You might remember that last week they were talking a fair bit about $550. What happened to that? Well, $400 of that is from all of the new investment that they killed yesterday, and the other $150 was from the reduction in the risk premium from investor certainty. Kiss that goodbye. If you ever believed that in their second attempt to promise and deliver $550, not having delivered it six years ago, they were going to deliver it this time, that has gone. In its place, all we get is a grab bag of vapid headlines—cooked together over the last 24 hours, trying to look like they're being tough on big energy companies, wielding, as the member for Grayndler said, the big stick but mostly hitting themselves in the head on the way—and a surrender to the new coal ideologues, mainly up there but also on the backbench.

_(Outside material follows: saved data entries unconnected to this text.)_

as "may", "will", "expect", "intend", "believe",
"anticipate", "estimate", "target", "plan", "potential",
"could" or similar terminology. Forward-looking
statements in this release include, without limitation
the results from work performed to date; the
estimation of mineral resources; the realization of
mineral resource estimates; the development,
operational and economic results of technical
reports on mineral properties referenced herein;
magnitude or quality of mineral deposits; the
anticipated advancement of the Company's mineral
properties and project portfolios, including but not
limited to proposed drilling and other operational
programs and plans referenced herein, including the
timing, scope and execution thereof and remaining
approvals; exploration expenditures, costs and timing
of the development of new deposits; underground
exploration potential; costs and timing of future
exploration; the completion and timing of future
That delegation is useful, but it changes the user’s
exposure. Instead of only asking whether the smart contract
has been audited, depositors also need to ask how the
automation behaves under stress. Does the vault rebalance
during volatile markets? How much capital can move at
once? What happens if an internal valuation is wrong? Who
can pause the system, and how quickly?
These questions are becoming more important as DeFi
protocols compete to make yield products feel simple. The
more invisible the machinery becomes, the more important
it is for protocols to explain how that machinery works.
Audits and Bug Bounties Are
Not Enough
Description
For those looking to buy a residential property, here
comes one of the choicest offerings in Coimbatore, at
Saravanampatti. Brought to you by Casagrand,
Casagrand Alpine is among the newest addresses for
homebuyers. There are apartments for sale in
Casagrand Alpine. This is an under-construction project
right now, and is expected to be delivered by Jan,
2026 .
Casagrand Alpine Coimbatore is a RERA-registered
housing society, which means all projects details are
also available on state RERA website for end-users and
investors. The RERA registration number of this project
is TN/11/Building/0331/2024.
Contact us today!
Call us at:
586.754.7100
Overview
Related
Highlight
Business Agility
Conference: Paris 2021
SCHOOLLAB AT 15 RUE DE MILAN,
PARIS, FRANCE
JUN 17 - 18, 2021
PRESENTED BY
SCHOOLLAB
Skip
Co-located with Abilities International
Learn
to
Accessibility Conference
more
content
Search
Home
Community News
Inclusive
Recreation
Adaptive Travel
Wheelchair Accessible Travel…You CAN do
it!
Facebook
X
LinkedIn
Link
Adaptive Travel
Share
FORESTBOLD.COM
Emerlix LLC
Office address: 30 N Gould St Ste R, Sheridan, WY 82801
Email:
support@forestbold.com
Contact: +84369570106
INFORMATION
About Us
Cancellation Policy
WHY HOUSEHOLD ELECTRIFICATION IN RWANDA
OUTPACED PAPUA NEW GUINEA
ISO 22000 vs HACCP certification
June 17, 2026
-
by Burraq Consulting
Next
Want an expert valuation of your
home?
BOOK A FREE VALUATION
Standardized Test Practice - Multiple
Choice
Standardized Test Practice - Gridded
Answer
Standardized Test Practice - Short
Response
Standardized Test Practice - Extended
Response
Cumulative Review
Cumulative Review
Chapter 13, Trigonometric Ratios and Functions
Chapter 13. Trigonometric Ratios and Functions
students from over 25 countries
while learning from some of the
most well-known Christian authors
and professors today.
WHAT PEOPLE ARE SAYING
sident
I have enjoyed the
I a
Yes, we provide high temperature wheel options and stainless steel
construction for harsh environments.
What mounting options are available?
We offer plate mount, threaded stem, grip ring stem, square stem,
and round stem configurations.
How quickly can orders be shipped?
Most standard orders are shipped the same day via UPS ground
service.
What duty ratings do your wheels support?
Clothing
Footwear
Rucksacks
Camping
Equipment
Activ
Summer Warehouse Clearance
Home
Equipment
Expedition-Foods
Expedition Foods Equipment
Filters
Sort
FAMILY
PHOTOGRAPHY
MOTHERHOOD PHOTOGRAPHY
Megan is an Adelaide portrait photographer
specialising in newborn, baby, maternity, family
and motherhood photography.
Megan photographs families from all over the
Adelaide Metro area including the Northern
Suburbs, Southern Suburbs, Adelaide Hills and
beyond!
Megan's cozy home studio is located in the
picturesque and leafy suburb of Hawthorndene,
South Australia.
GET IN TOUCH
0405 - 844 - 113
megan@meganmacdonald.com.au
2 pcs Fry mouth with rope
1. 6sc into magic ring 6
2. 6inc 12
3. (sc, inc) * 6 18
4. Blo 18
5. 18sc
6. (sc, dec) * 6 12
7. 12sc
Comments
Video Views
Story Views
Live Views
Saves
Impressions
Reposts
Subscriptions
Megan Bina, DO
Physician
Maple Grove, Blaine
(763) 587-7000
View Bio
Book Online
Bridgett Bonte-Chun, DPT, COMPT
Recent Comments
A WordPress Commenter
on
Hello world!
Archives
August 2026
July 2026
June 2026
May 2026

It is a surrender to those new coal ideologues pretending that taxpayers can fund a technology the industry itself has said is uninvestable. The academy of engineers has said it would be a mistake. The Prime Minister likes to refer to engineering a lot. The Snowy Hydro and 'Battery of the Nation' projects have said they are completely incompatible with the investments that those boards have decided upon and we thought were supported by this government.

Households are under enormous pressure with this energy crisis. Businesses are threatened with their viability and thousands of jobs where they provide employment. There have been five attempts in two years by this government to put in place a policy that would help resolve the energy crisis they have presided over, and all have fallen victim to the parlour games of this coalition party room. This minister has tried his guts out. He has worked as hard as any minister. He cannot deliver his backbench, because he has a Prime Minister in charge of this government who has completely lost authority.